→ **What you have to do**
Exact wording is required: transcribe all the entries and leave the images out.
Provided material Block Start
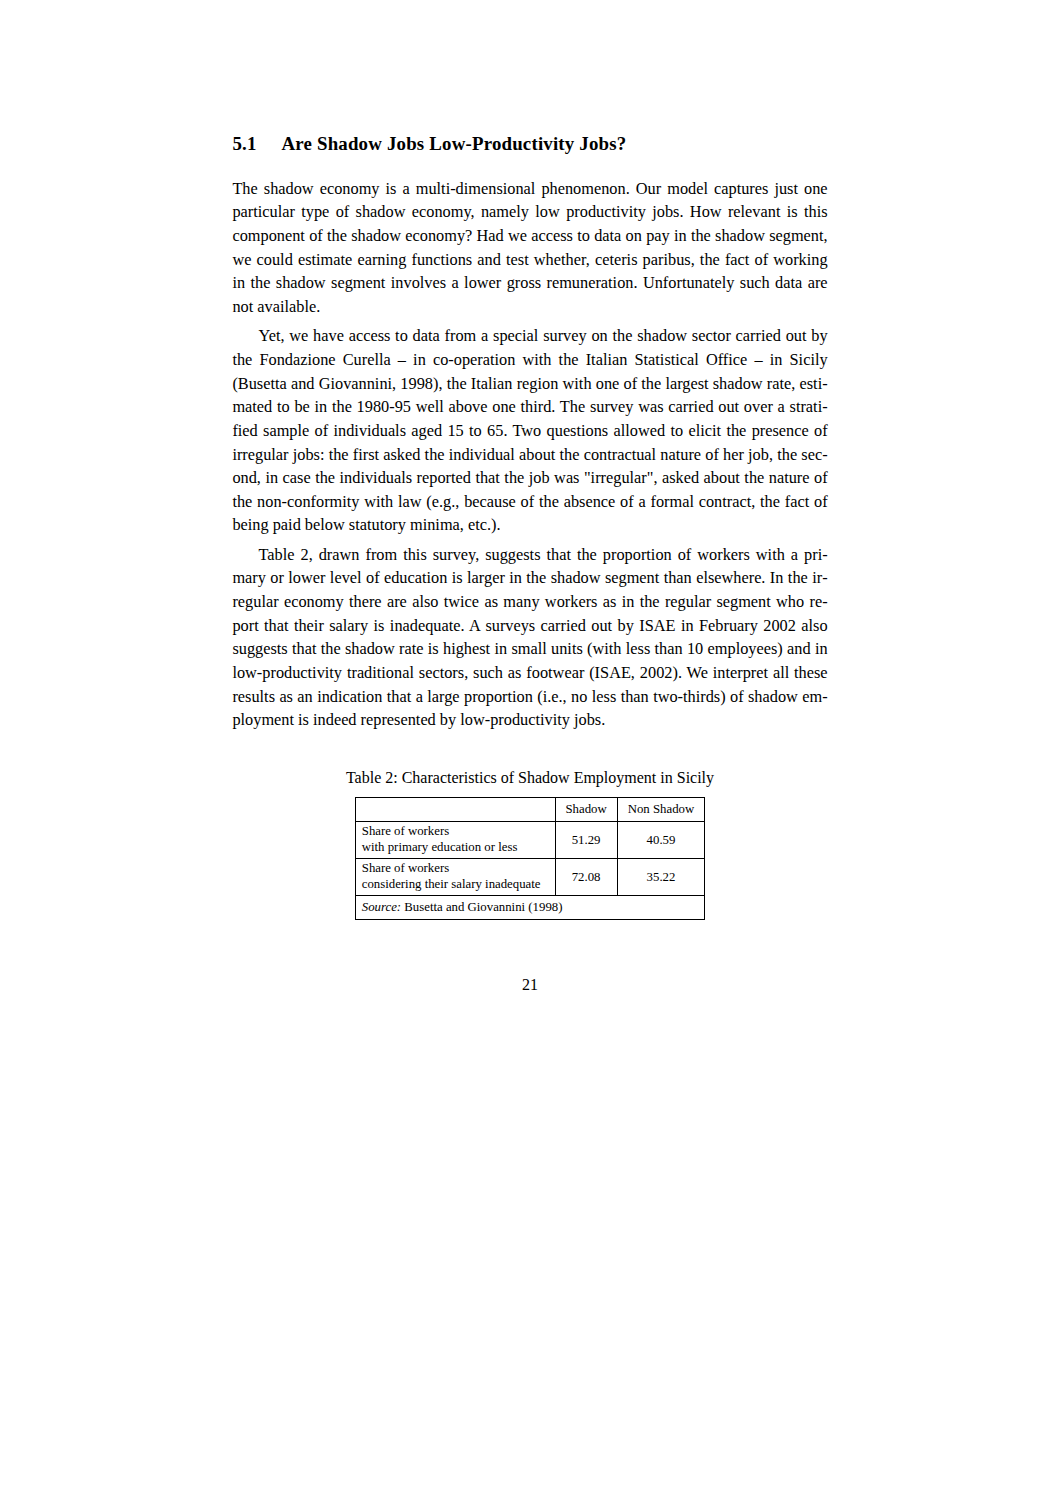5.1 Are Shadow Jobs Low-Productivity Jobs?
The shadow economy is a multi-dimensional phenomenon. Our model captures just one particular type of shadow economy, namely low productivity jobs. How relevant is this component of the shadow economy? Had we access to data on pay in the shadow segment, we could estimate earning functions and test whether, ceteris paribus, the fact of working in the shadow segment involves a lower gross remuneration. Unfortunately such data are not available.
Yet, we have access to data from a special survey on the shadow sector carried out by the Fondazione Curella – in co-operation with the Italian Statistical Office – in Sicily (Busetta and Giovannini, 1998), the Italian region with one of the largest shadow rate, estimated to be in the 1980-95 well above one third. The survey was carried out over a stratified sample of individuals aged 15 to 65. Two questions allowed to elicit the presence of irregular jobs: the first asked the individual about the contractual nature of her job, the second, in case the individuals reported that the job was "irregular", asked about the nature of the non-conformity with law (e.g., because of the absence of a formal contract, the fact of being paid below statutory minima, etc.).
Table 2, drawn from this survey, suggests that the proportion of workers with a primary or lower level of education is larger in the shadow segment than elsewhere. In the irregular economy there are also twice as many workers as in the regular segment who report that their salary is inadequate. A surveys carried out by ISAE in February 2002 also suggests that the shadow rate is highest in small units (with less than 10 employees) and in low-productivity traditional sectors, such as footwear (ISAE, 2002). We interpret all these results as an indication that a large proportion (i.e., no less than two-thirds) of shadow employment is indeed represented by low-productivity jobs.
Table 2: Characteristics of Shadow Employment in Sicily
| | Shadow | Non Shadow |
| --- | --- | --- |
| Share of workers with primary education or less | 51.29 | 40.59 |
| Share of workers considering their salary inadequate | 72.08 | 35.22 |
| Source: Busetta and Giovannini (1998) |
21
Provided material Block End
→ **Exercise answer**
5.1 Are Shadow Jobs Low-Productivity Jobs?
The shadow economy is a multi-dimensional phenomenon. Our model captures just one particular type of shadow economy, namely low productivity jobs. How relevant is this component of the shadow economy? Had we access to data on pay in the shadow segment, we could estimate earning functions and test whether, ceteris paribus, the fact of working in the shadow segment involves a lower gross remuneration. Unfortunately such data are not available.
Yet, we have access to data from a special survey on the shadow sector carried out by the Fondazione Curella – in co-operation with the Italian Statistical Office – in Sicily (Busetta and Giovannini, 1998), the Italian region with one of the largest shadow rate, estimated to be in the 1980-95 well above one third. The survey was carried out over a stratified sample of individuals aged 15 to 65. Two questions allowed to elicit the presence of irregular jobs: the first asked the individual about the contractual nature of her job, the second, in case the individuals reported that the job was "irregular", asked about the nature of the non-conformity with law (e.g., because of the absence of a formal contract, the fact of being paid below statutory minima, etc.).
Table 2, drawn from this survey, suggests that the proportion of workers with a primary or lower level of education is larger in the shadow segment than elsewhere. In the irregular economy there are also twice as many workers as in the regular segment who report that their salary is inadequate. A surveys carried out by ISAE in February 2002 also suggests that the shadow rate is highest in small units (with less than 10 employees) and in low-productivity traditional sectors, such as footwear (ISAE, 2002). We interpret all these results as an indication that a large proportion (i.e., no less than two-thirds) of shadow employment is indeed represented by low-productivity jobs.
Table 2: Characteristics of Shadow Employment in Sicily
| | Shadow | Non Shadow |
| --- | --- | --- |
| Share of workers with primary education or less | 51.29 | 40.59 |
| Share of workers considering their salary inadequate | 72.08 | 35.22 |
| Source: Busetta and Giovannini (1998) |
21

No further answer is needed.